▶
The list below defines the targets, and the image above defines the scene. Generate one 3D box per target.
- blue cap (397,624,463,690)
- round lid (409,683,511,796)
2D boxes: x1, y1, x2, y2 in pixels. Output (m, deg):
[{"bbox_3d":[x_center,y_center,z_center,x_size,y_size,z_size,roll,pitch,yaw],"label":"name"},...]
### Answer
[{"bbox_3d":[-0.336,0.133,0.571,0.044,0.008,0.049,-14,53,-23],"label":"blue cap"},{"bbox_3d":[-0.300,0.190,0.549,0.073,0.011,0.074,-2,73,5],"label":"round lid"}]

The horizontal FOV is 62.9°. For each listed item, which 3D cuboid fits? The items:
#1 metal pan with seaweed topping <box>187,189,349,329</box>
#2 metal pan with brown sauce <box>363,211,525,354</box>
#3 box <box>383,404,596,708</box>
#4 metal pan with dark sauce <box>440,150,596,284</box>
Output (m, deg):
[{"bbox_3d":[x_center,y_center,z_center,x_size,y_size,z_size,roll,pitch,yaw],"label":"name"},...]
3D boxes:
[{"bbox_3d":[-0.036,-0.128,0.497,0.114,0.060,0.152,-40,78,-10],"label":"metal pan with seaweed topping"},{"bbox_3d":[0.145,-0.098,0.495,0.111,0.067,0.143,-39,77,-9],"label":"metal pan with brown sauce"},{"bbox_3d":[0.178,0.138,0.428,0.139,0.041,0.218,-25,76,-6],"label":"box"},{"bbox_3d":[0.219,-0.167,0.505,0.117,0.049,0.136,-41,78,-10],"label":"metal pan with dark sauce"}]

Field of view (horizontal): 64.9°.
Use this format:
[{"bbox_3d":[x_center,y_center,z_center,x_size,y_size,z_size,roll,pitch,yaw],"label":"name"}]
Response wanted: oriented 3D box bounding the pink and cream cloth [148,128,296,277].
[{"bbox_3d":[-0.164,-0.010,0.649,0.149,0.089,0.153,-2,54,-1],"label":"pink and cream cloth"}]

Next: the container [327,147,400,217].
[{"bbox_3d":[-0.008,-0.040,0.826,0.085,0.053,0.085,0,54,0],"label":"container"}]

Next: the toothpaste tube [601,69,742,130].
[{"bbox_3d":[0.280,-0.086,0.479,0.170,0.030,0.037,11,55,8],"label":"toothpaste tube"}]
◀
» Task to complete:
Repeat each record above precisely as written.

» Response to the task:
The list below defines the targets, and the image above defines the scene. Generate one 3D box per target.
- blue cap (397,624,463,690)
- round lid (409,683,511,796)
2D boxes: x1, y1, x2, y2 in pixels. Output (m, deg):
[{"bbox_3d":[x_center,y_center,z_center,x_size,y_size,z_size,roll,pitch,yaw],"label":"name"},...]
### Answer
[{"bbox_3d":[-0.336,0.133,0.571,0.044,0.008,0.049,-14,53,-23],"label":"blue cap"},{"bbox_3d":[-0.300,0.190,0.549,0.073,0.011,0.074,-2,73,5],"label":"round lid"}]

The horizontal FOV is 62.9°. For each listed item, which 3D cuboid fits? The items:
#1 metal pan with seaweed topping <box>187,189,349,329</box>
#2 metal pan with brown sauce <box>363,211,525,354</box>
#3 box <box>383,404,596,708</box>
#4 metal pan with dark sauce <box>440,150,596,284</box>
Output (m, deg):
[{"bbox_3d":[x_center,y_center,z_center,x_size,y_size,z_size,roll,pitch,yaw],"label":"name"},...]
3D boxes:
[{"bbox_3d":[-0.036,-0.128,0.497,0.114,0.060,0.152,-40,78,-10],"label":"metal pan with seaweed topping"},{"bbox_3d":[0.145,-0.098,0.495,0.111,0.067,0.143,-39,77,-9],"label":"metal pan with brown sauce"},{"bbox_3d":[0.178,0.138,0.428,0.139,0.041,0.218,-25,76,-6],"label":"box"},{"bbox_3d":[0.219,-0.167,0.505,0.117,0.049,0.136,-41,78,-10],"label":"metal pan with dark sauce"}]

Field of view (horizontal): 64.9°.
Use this format:
[{"bbox_3d":[x_center,y_center,z_center,x_size,y_size,z_size,roll,pitch,yaw],"label":"name"}]
Response wanted: oriented 3D box bounding the pink and cream cloth [148,128,296,277].
[{"bbox_3d":[-0.164,-0.010,0.649,0.149,0.089,0.153,-2,54,-1],"label":"pink and cream cloth"}]

Next: the container [327,147,400,217].
[{"bbox_3d":[-0.008,-0.040,0.826,0.085,0.053,0.085,0,54,0],"label":"container"}]

Next: the toothpaste tube [601,69,742,130].
[{"bbox_3d":[0.280,-0.086,0.479,0.170,0.030,0.037,11,55,8],"label":"toothpaste tube"}]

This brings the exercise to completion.